Leben im Heute – der Zukunft gegenüber

AutorIn: Mechtild Oltmann-Wendenburg

Das Verhältnis der Menschen zur Zukunft hat sich in dem Augenblick verändert, da man begonnen hat, die Zeit zu berechnen und zu messen, als sie sozusagen »auf die Erde fiel« und mit mechanischen Geräten wie Uhren und anderen Messgeräten sichtbar geworden ist, ­äußerlich ablesbar. Seither entsteht das Zukünftige in den Vorstellungen und Erwartungen oft aus einer Verlängerung der Vergangenheit, wie in einer Hochrechnung des Gegenwärtigen. Sätze wie »wenn das so weitergeht« oder »wenn wir das noch erleben«, die heute manchmal zu hören sind, stammen daher.

Eine andere Zukunftshaltung ist mehr die, dass sie »kommt«, die Zu-kunft kommt auf uns zu, sie ist oft unberechenbar und voller Überraschungen.

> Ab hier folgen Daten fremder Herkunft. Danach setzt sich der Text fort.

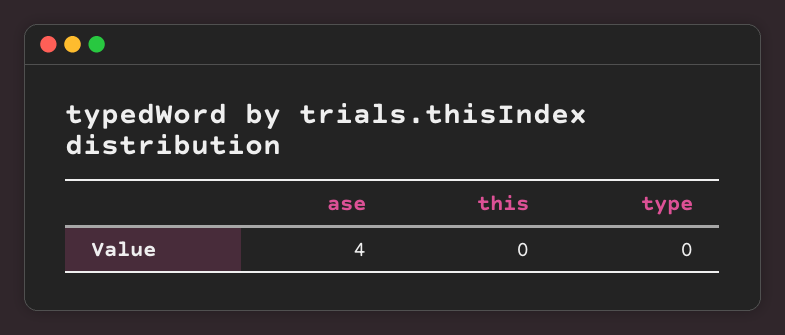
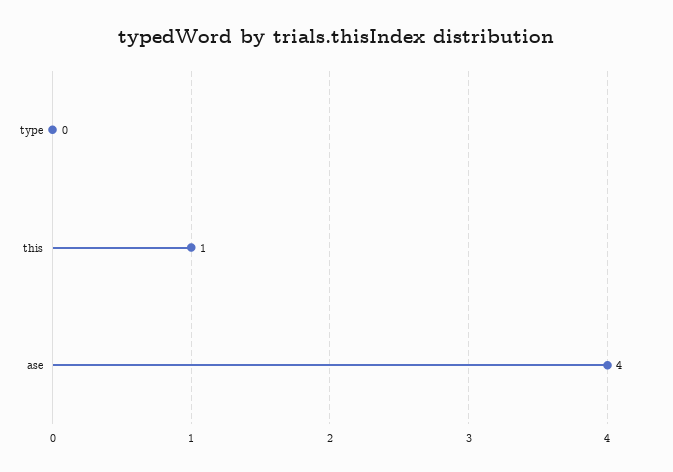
  {
    "ase": 4,
-   "this": 0,
+   "this": 1,
    "type": 0
  }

Genau berechenbar geworden sind dagegen schon seit langem kosmische Vorgänge wie Sternenkonstellationen. Wo kämen wir hin, wenn die Sonne nicht genau zu der Zeit aufginge, die im Kalender steht?

 

Ganz anders war das Verhältnis zur Zukunft in früheren Zeiten, in denen Menschen auf der Erde lebten, die dazu berufen waren, Voraussagen zu machen, die über alles Berechenbare hinausgehen, und sie zu verkünden: die Propheten. Ein solches Wissen hatte – wie heute – oft mit Katastrophen, Kriegen und Untergängen zu tun, aber da sie ja angesagt wurden, ging man davon aus, dass sie gottgewollt und notwendig waren. Sie wurden dann vielfach anerkannt als ein gerechter Ausgleich etwa einer Schuld oder eines Unrechts.

Auch die Engel werden oft als Boten und Botschafter der Zukunft verstanden. Sie können Warnungen, Unheil, aber auch »große Freude« vorhersagen. Was auch immer der Inhalt der Botschaft war, es wurde in der Vergangenheit in diesem verkündeten Wissen noch eine Geborgenheit erlebt in dem Bewusstsein, Teil einer größeren Ordnung zu sein.

Auch heute gibt es einzelne Menschen, die sich sicher sind, Zukunft vorhersagen zu können, auch ohne dass diese äußerlich berechenbar wäre. Die Frage ist aber berechtigt, wem bei solchen Phänomenen vertraut werden kann. Welches sind jetzt die Kriterien dafür, dass eine Prophetie glaubwürdig ist?

 

Gewöhnlich haben wir gegenüber dem Unbekannten, das uns die Zukunft bringen wird, zwei Stimmungen in der Seele: Angst oder Wünsche. Beide haben sich schon oft als ungeeignet erwiesen, etwas Objektives wahrzunehmen, und können leicht zu Täuschungen führen.

Im Markus-Evangelium (in der Ölbergapokalypse, Mk 13,32) gibt es eine bemerkenswerte Stelle in Bezug auf unser Thema und im Zusammenhang mit der Katastrophe des Untergangs von Himmel und Erde: »Über jenen Tag oder die Stunde weiß niemand etwas, nicht einmal die Engel im Himmel, auch nicht der Sohn, sondern nur der Vater.«

In der Apokalypse des Johannes bekommt der Seher ausnahmsweise einmal die erstaunliche Mitteilung: »Schreibe nicht!«, dort, wo es um die sieben Donner geht und das, was durch sie durch den Himmel tönt. Möglicherweise geht es da um die Zukunft von Menschheit und Erde, die sie ankündigen (Offb 10).

Mit aller gebotenen Vorsicht darf jetzt vielleicht einmal diese Sphäre geheimnisvollen Wissens, die im Unausgesprochenen und Ungeschriebenen liegt, der allerheiligste Bereich des Vaters genannt werden. Er schweigt, in unserem eigenen Schweigen. Bewegt man das in seinem Herzen, so kann man eine wunderbare Trinität in diesem Raum der Stille im Blick auf die Zukunft finden: die Gelassenheit, die Bejahung und den Mut gegenüber allem, was immer auch geschieht.

Das heißt aber in apokalyptischer Sprache: Es kann niemand in der Gegenwart die Zukunft wissen, auch hierarchische Wesen nicht, weil sie durch den Menschen in seiner Freiheit entschieden werden darf und soll.

Hilfreich in der Ohnmacht einer solchen Verantwortung ist ein Gebet, in welchem der Gedanke verwirklicht werden kann: Durch meinen Willen geschehe der Deine und Dein Reich komme zu uns.